The Pollen Problem
More of us are seemingly susceptible to hay fever. Why? A mix of global changes and individual factor are interrelated.
Are you one of the many people who secretly dread the arrival of spring each year? Rather than celebrating budding flowers, blossoming trees and bird song, for many, spring can signify the start of months of runny noses, itchy eyes and oh so much sneezing. If so, you’re not alone.
According to The World Allergy Organization, allergies (or allergic rhinitis) currently affects between 10% and 30% of all adults around the globe, and up to 40% of children. Allergic reactions to pollen have increased in both frequency and severity in some geographical locations over the last few decades.
Why is this? What’s likely causing populations around the world to become increasingly sensitive to seasonal allergens? And what do we understand and perhaps can do something about it?
While there is no single cause, there are a couple of observations that might be contributing to this trend.
A Changing Climate
A growing body of research shows that the warmer temperatures and higher atmospheric carbon dioxide levels caused by climate change are altering flowering seasons worldwide, lengthening pollen seasons and increasing the amount of pollen in the air in some parts of the world.
Pollen seasons are now starting earlier and ending later, especially in the Northern Hemisphere. For example, one study found that between 1995 and 2011, warmer temperatures in the United States caused the pollen season to be 11 to 27 days longer. Those extra days could mean more pollen exposure, which is bad news for America’s 25 million hay fever sufferers as about 75% of them are allergic to ragweed, a common allergen.
A longer growing season and increased carbon dioxide in the atmosphere may be contributing to ragweed growing faster, producing more pollen per plant, and having a higher allergenic content. And a single ragweed plant produces about a billion grains of pollen per an average season, with each grain potentially carried up to 400 miles (644 km) by the wind.
And it’s not just plants. Global warming may also aid the growth of trees that produce more allergenic pollen, such as oak and birch, over less allergenic species like pine. A study in Italy found that over a 27-year period as temperatures increased, the pollen seasons for allergenic trees like olive and cypress, started earlier, lasted longer and affected more people.
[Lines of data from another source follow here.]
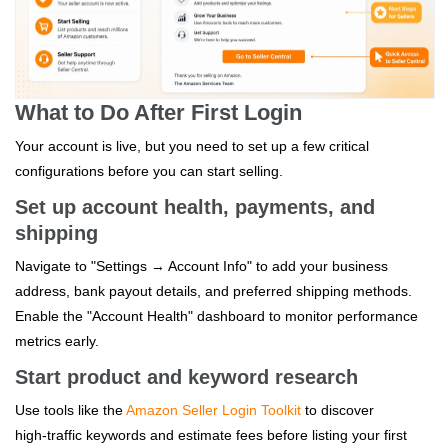
What to Do After First Login
Your account is live, but you need to set up a few critical
configurations before you can start selling.
Set up account health, payments, and
shipping
Navigate to "Settings → Account Info" to add your business
address, bank payout details, and preferred shipping methods.
Enable the "Account Health" dashboard to monitor performance
metrics early.
Start product and keyword research
Use tools like the
Amazon Seller Login Toolkit
to discover
high‑traffic keywords and estimate fees before listing your first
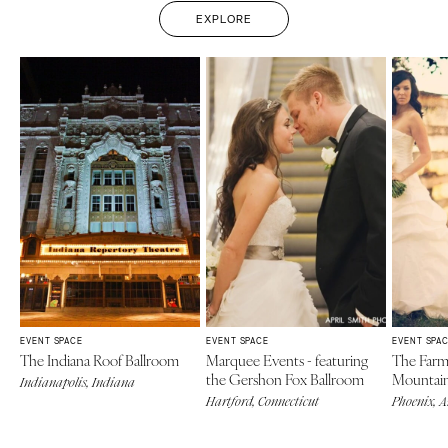
EXPLORE
EVENT SPACE
EVENT SPACE
EVENT SPA
The Indiana Roof Ballroom
Marquee Events - featuring
The Farm
the Gershon Fox Ballroom
Mountai
Indianapolis, Indiana
Hartford, Connecticut
Phoenix, 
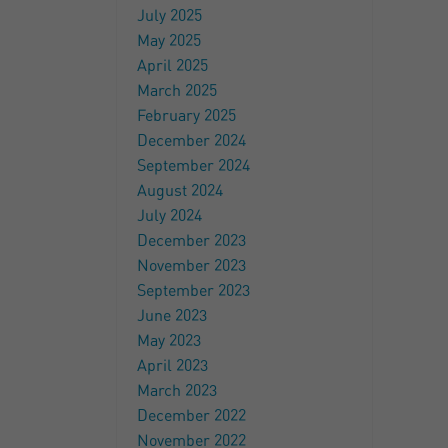
July 2025
May 2025
April 2025
March 2025
February 2025
December 2024
September 2024
August 2024
July 2024
December 2023
November 2023
September 2023
June 2023
May 2023
April 2023
March 2023
December 2022
November 2022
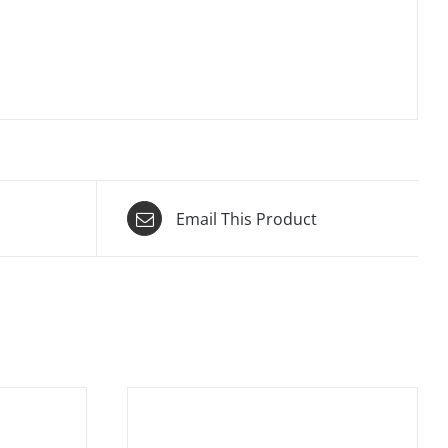
Email This Product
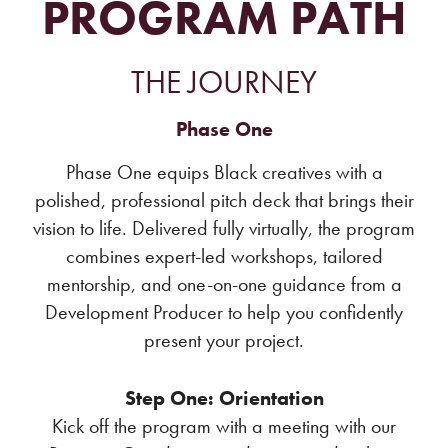
PROGRAM PATH
THE JOURNEY
Phase One
Phase One equips Black creatives with a
polished, professional pitch deck that brings their
vision to life. Delivered fully virtually, the program
combines expert-led workshops, tailored
mentorship, and one-on-one guidance from a
Development Producer to help you confidently
present your project.
Step One: Orientation
Kick off the program with a meeting with our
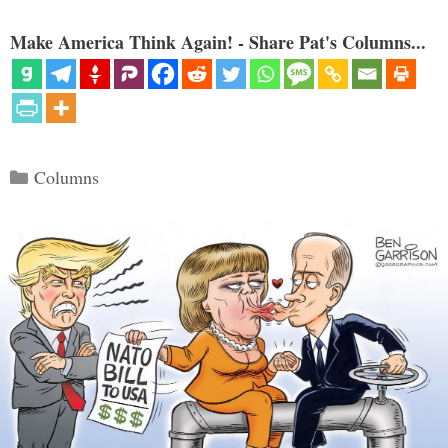
Make America Think Again! - Share Pat's Columns...
Categories
Columns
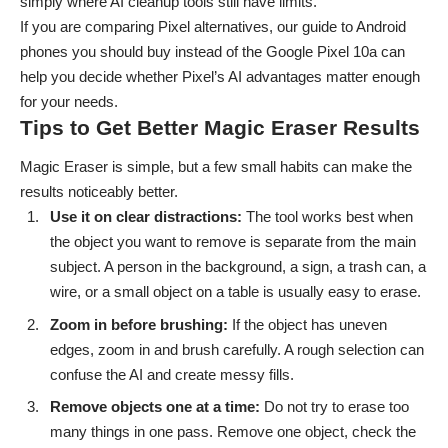
simply where AI cleanup tools still have limits.
If you are comparing Pixel alternatives, our guide to
Android
phones you should buy instead of the Google Pixel 10a
can
help you decide whether Pixel’s AI advantages matter enough
for your needs.
Tips to Get Better Magic Eraser Results
Magic Eraser is simple, but a few small habits can make the
results noticeably better.
Use it on clear distractions:
The tool works best when
the object you want to remove is separate from the main
subject. A person in the background, a sign, a trash can, a
wire, or a small object on a table is usually easy to erase.
Zoom in before brushing:
If the object has uneven
edges, zoom in and brush carefully. A rough selection can
confuse the AI and create messy fills.
Remove objects one at a time:
Do not try to erase too
many things in one pass. Remove one object, check the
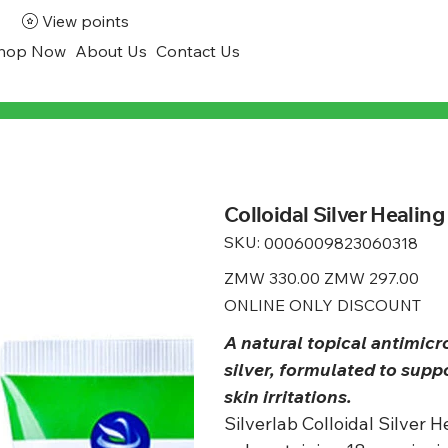
View points
hop Now
About Us
Contact Us
Colloidal Silver Healing
SKU:
SKU
0006009823060318
0006009823060318
Original
ZMW 330.00
Sale
ZMW 297.00
price
price
ONLINE ONLY DISCOUNT
A natural topical antimicr
silver, formulated to sup
skin irritations.
Silverlab Colloidal Silver 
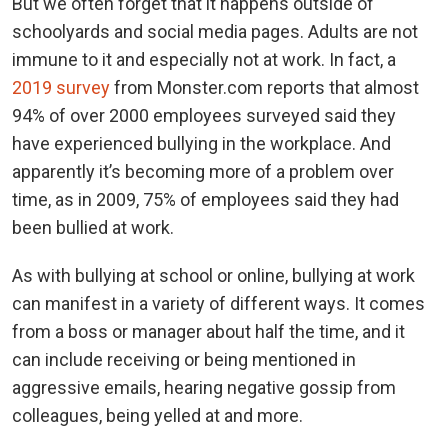
But we often forget that it happens outside of
schoolyards and social media pages. Adults are not
immune to it and especially not at work. In fact, a
2019 survey
from Monster.com reports that almost
94% of over 2000 employees surveyed said they
have experienced bullying in the workplace. And
apparently it’s becoming more of a problem over
time, as in 2009, 75% of employees said they had
been bullied at work.
As with bullying at school or online, bullying at work
can manifest in a variety of different ways. It comes
from a boss or manager about half the time, and it
can include receiving or being mentioned in
aggressive emails, hearing negative gossip from
colleagues, being yelled at and more.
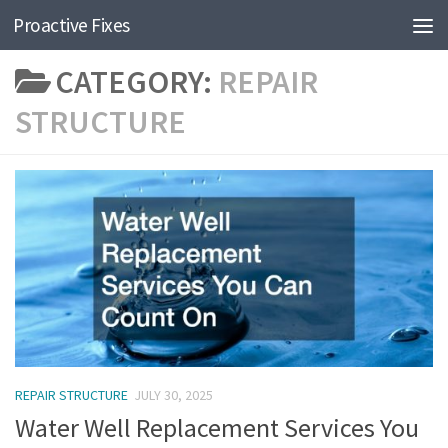
Proactive Fixes
Skip to content
CATEGORY:
REPAIR
STRUCTURE
REPAIR STRUCTURE
JULY 30, 2025
Water Well Replacement Services You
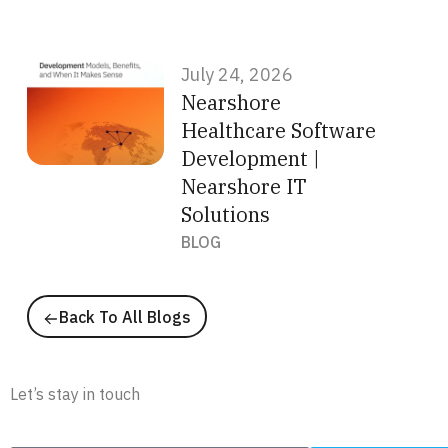
July 24, 2026
Nearshore
Healthcare Software
Development |
Nearshore IT
Solutions
BLOG
Back To All Blogs
Newsletter
Let’s stay in touch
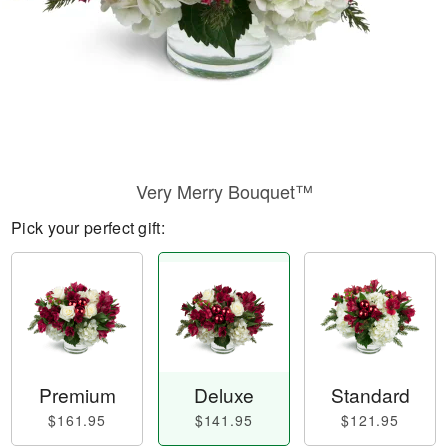
Very Merry Bouquet™
Pick your perfect gift:
Premium
Deluxe
Standard
$161.95
$141.95
$121.95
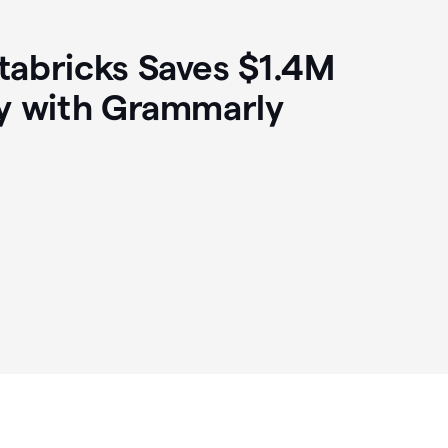
abricks Saves $1.4M
y with Grammarly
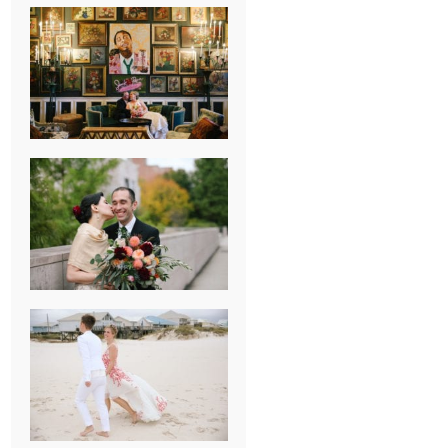
NEW ORLEANS
FRENCH
QUARTER
WEDDING
KNOXVILLE
MUSEUM OF
ART WEDDING
AJAY & KATE’S
GULF SHORES,
AL
DESTINATION
WEDDING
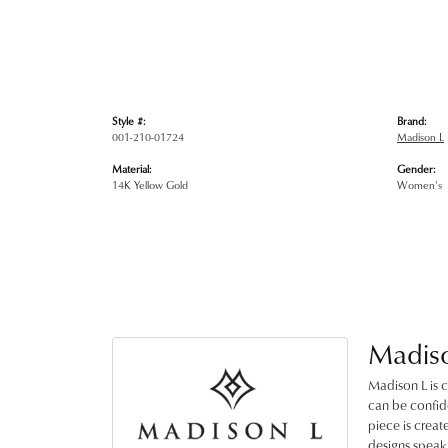
Style #:
Brand:
001-210-01724
Madison L
Material:
Gender:
14K Yellow Gold
Women's
Madis
Madison L is c
can be confide
piece is crea
designs speak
Climate change could also impact other airborne allergens. A rise in carbon dioxide emissions could substantially worsen mold allergies. One laboratory test found that a common fungus grown in current carbon dioxide levels produced 8.5 times as much allergenic protein as those grown in pre-industrial carbon dioxide levels.
The Rapid Rise of City Living
We are also becoming a more urban society, with around 68% of the world’s population predicted to live in towns and cities by 2050. As with increasing pollution along with other factors, the move towards more urban living in various countries has also coincided with a rise in the prevalence of airborne allergies. For example, in one African nation asthma and allergic rhinitis were found to be twice as prevalent in urban settings.
A critical factor in causing this is air pollution. Atmospheric pollutants such as exhaust fumes have been found to have direct effects on the physical, chemical, and biological properties of pollen grains making them more allergenic. Air pollution also makes us more susceptible. When ground-level pollution levels are high, it takes much less pollen to trigger an allergic response.
Urban landscapes also bring other problems. They create what are called heat islands, areas several degrees warmer than surrounding rural areas. In these, trees and plants can turn green earlier and stay green longer during the year and thereby produce more pollen.
This is exacerbated by some misguided historical town planning. Many cities had planted male-only trees as they don’t produce the seeds, fruits or pods that can ‘litter’ the streets. They do, however, produce pollen and lots of it. And with little female trees to receive that pollen, city air and streets can become filled with pollen during hay fever season.
A Lack of Exposure in Our Lives
Could our modern, germ-free lifestyles also contribute to the rise in allergies?
From a fall in natural childbirth and breastfeeding, to more time spent indoors and away from the social contact of sport and outdoor activities, less exposure to diverse microbes that help our immune system develop from a young age can increase the risk of developing allergies.
An overly hygienic Western lifestyle is, of course, intended to limit infections and while it does this very successfully, it also likely reduces general microbial exposure. This in turn, is hypothesized to alter the early colonization of the infant human gut, which in turn disrupts the development of our immune systems and lead to a higher disposition to allergic diseases. Interestingly, epidemiological studies have shown that children who grow up on traditional farms, where they have high levels of microbial exposure, appear to be more protected from asthma, hay fever and allergic sensitization.
Are We Allergic to the Future?
Our susceptibility to allergies is exceptionally complex with an individual’s genetic makeup being a fundamental determining factor. But environmental factors also have a hugely important role in their development. The impact of climate change, urbanization and our increasingly sterilized lifestyles are creating an environment where we are increasingly likely to develop allergies to airborne allergens.
Does this mean that hay fever will just become part of our daily lives in the future? Not necessarily. Understanding the causes and risk factors can help us better manage our symptoms. And while from an individual level it can feel that much of this is out of our control, even small actions that change our local environment might make a big difference to our experience.